Death and the Maiden Over, etching by Mychael Barratt
“Death playing cricket and just missing that last ball in the over. And, you know, that isn’t one of those pieces which makes money. You know sometimes we do work solely for ourselves without thinking about a possible audience for it.” Mychael Barratt

When I ask him his thoughts on art for pleasure, versus art for investment, his answer is succinct. “I despise art as an investment. I know people who have stuff on the walls that they hate but it’s about the money. Life’s too short.” So what is Karel’s strategy for purchasing art? “I look at two things. One, I need to like it. Does it talk to me? And two, is it for the office or the home.” It transpires that some of the pieces Karel likes are a little too risqué for the office.

The artworks Karel likes to select for the meeting rooms of Canter Holland certainly inspire conversation and reflection. Their placement is strategic, with photographs of a pile of Venezuelan banknotes next to an article about runaway inflation positioned in the ‘inflation room’, as a lesson on inflation as the devaluation of money.

There is also an impulsiveness to Karel’s purchases; only the previous weekend, Karel tells me, he and wife Jayne hopped on a flight to the north west highlands to attend the House of McDonald exhibition at the last minute after seeing an advert on Instagram to be able to meet the artists, and picked up four pieces. In that collection, “I like the piece ‘Lion Heart’,” Karel says with a smile. “A butch looking bloke dressed in some sort of military garb.
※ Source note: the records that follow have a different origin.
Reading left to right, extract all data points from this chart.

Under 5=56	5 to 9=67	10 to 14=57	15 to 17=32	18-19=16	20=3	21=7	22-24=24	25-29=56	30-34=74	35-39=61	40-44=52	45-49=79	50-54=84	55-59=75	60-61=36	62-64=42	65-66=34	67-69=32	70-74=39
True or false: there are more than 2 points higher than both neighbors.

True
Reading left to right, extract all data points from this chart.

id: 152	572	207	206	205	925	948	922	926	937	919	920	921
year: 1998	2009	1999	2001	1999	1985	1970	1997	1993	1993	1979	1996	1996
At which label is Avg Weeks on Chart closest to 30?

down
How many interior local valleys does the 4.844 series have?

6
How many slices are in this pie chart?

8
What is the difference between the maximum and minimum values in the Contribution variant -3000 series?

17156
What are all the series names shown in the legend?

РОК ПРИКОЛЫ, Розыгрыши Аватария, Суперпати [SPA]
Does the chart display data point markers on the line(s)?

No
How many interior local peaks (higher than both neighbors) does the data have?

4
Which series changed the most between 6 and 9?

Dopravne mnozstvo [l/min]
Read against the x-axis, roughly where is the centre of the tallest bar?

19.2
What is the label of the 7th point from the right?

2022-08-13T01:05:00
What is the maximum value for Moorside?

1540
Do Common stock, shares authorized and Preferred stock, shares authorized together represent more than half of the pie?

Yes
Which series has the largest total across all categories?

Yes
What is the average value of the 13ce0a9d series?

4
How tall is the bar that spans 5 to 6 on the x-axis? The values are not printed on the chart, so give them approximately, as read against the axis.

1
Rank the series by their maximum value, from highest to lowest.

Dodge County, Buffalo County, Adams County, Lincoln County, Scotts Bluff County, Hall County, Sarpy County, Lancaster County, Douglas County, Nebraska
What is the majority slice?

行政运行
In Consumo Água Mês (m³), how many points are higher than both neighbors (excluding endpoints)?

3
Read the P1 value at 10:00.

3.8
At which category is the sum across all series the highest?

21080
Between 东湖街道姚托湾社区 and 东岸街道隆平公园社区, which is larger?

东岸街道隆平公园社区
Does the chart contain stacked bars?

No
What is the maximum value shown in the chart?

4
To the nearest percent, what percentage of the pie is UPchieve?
He doesn’t seem altogether confident, but the words displayed on his helmet say it all.”

Also capturing his imagination is the fantastically titled, ‘Man Eating His Words’, depicting just that. “The words around him (which he is eating) make me smile.” “One I’ve not bought yet…I need to talk to myself about it. It has a motif that is in another piece I bought at Printfest that is hanging in a meeting room.”

The Passenger, Rory MacDonald, oil on board, 36x30cm
“I had to go so flew up to meet with the artists. The exhibition is a collaboration between father, mother and son and while they each have a different style, they follow a similar narrative.” Karel Jacobs

He tells me about another recent acquisition, work by Russian born Oman artist Anna Dudchenko, discovered in the hotel shop whilst visiting Oman – “I know – they’re normally full of tat!” – all about her take on modern and contemporary art.

“It was mainly monkeys, looking at modern art and being frankly confused. Maybe the monkeys are more intelligent than us as they’re confused as to what we consider art…”

I want to know how much influence Karel takes from the past, the lessons learned, both in art and business, but it’s clear that’s not where his eyes are set.

“It’s the future I’m most interested in. That’s where I can affect the change and push things in the right direction. Creating, and continuing to have a nice, relaxed environment for clients to come into.”

While Karel may not overly fixate on the past, he certainly has a fondness and respect for history. We discuss his collection of School Prints from the 1940s. Discovered 15 years ago at a gallery local to Karel, the prints are from an art movement inspired by Brenda Rawnsley and husband Derek with the aim of providing young children who would not otherwise have the opportunity, the chance to become familiar with, and perhaps become inspired by art.

“In the 1940s and 50s, artists were commissioned to create prints for schools. I love the connection with children and the hope and inspiration; in a war-torn world we make room for art and try to inspire children. We have seven including Moore, Lowry and John Nash.”

So, what is Karel looking forward to seeing this year at Printfest? “What I like is the turnover of new artists coming in. I’m excited for that.”

And, with impeccable comedy timing, he adds, “My problem is I’m running out of wall space. I may need to acquire more property.”